The Commission on Independent Colleges and Universities, which represents more than 100 institutions in the state, did not respond to a request for comment from Inside Higher Ed.

Elsewhere in the country, a handful of colleges have also recently announced plans to close.

Last week the University of Saint Katherine in California announced it was filing for bankruptcy and closing abruptly. It was preceded by Goddard College in Vermont, Oak Point University in Illinois, Birmingham-Southern College in Alabama, Fontbonne University in Missouri, and Notre Dame College in Ohio, all of which have announced plans to close this year. Similarly, the Pennsylvania Academy of the Fine Arts announced in January it is ending its degree offerings.

For the most part, college closures are the result of some common factors: financial instability brought on by declining enrollment and compounded by rising operating costs.

Rachel Burns, a senior policy analyst for the State Higher Education Executive Officers Association, noted that shrinking enrollment typically plays the biggest role.

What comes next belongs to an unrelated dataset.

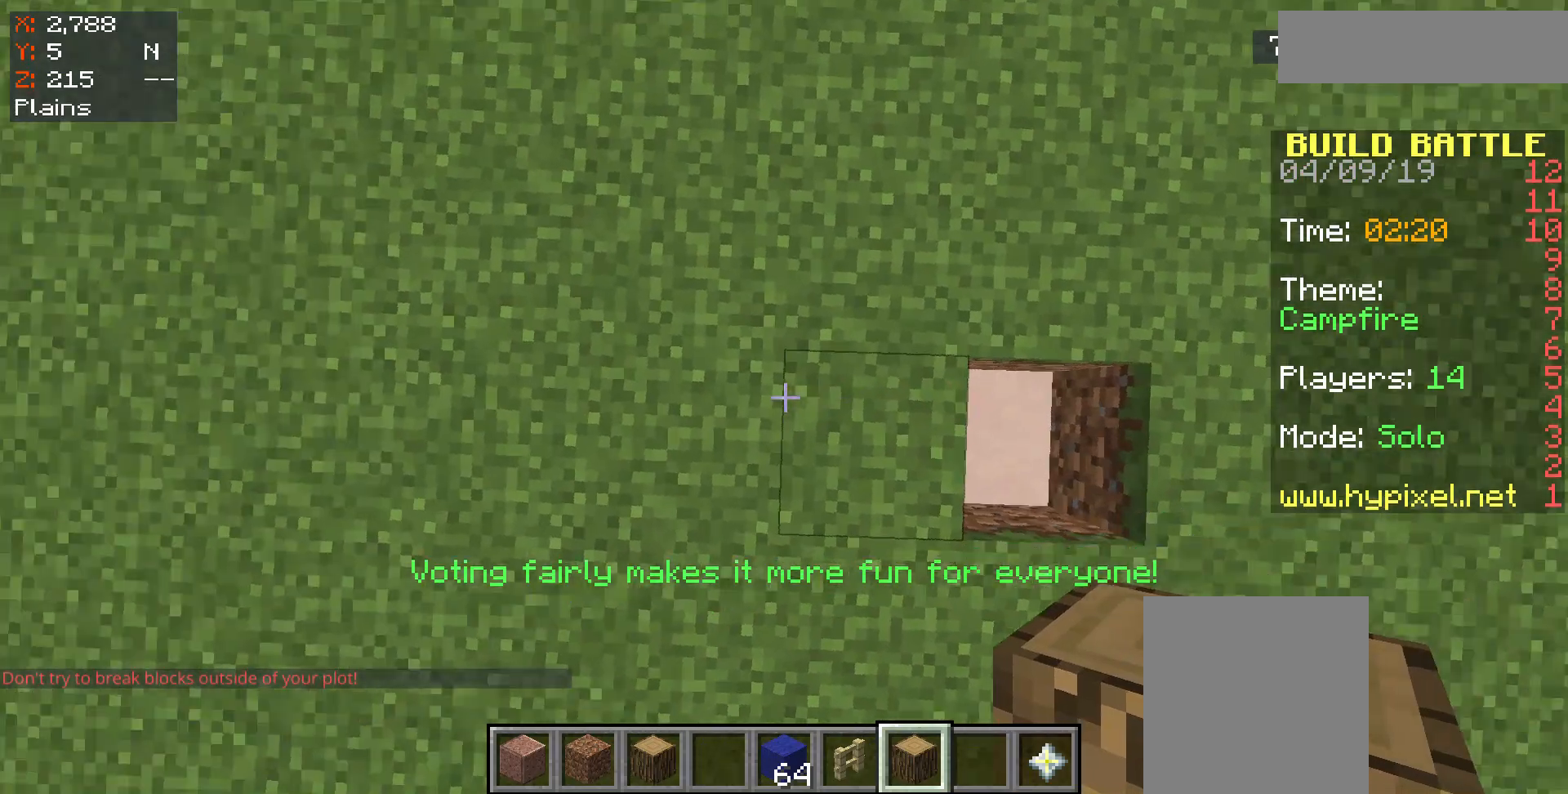
{"keys": ["d"], "mouse": [], "events": [[250, "d", "down"]]}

“Enrollment declines (leading to financial challenges) are the largest driving factor for college closure,” Burns wrote via email. “The reasons for these declines are myriad—the ‘demographic cliff’ due to lower birthrates in the U.S., rising costs of higher education (and more public questioning of the value of higher education), and the state of the economy (i.e., more employment opportunities for high school graduates that don't necessitate postsecondary education).”

Some affected institutions have been beset by other issues, including Birmingham-Southern, which never recovered from major missteps in calculating financial aid in 2010. That led to steep budget cuts and layoffs, exacerbated by a building boom that ate into its reserves.

Small, nonwealthy private institutions typically face the greatest likelihood of closure, experts say.

“The most vulnerable institutions are private (no public/state support), tuition-dependent, small (less than about 1,200 students), and regional (no broad reach beyond the local community or state),” Burns wrote. “These institutions are most at risk of enrollment declines due to the aforementioned factors and the least likely to be able to weather those challenges financially.”

The latest closures come after a steady stream of warnings from Fitch Ratings, Moody’s Investors Services, and S&P Global, all of which predicted increased challenges for the higher education sector in 2024.

With the demographic cliff looming and completion rates down for the Free Application for Federal Student Aid following the disastrous rollout of what was supposed to be a simplified form, colleges already struggling to maintain headcount could face more issues ahead.

“If the current trend continues … and we see fewer students completing the FAFSA as a result of the delay in the 2024–25 form, it is likely that there will continue to be enrollment declines in the coming years. If prior trends tell us anything about the future, we anticipate more closures on the horizon,” Burns wrote.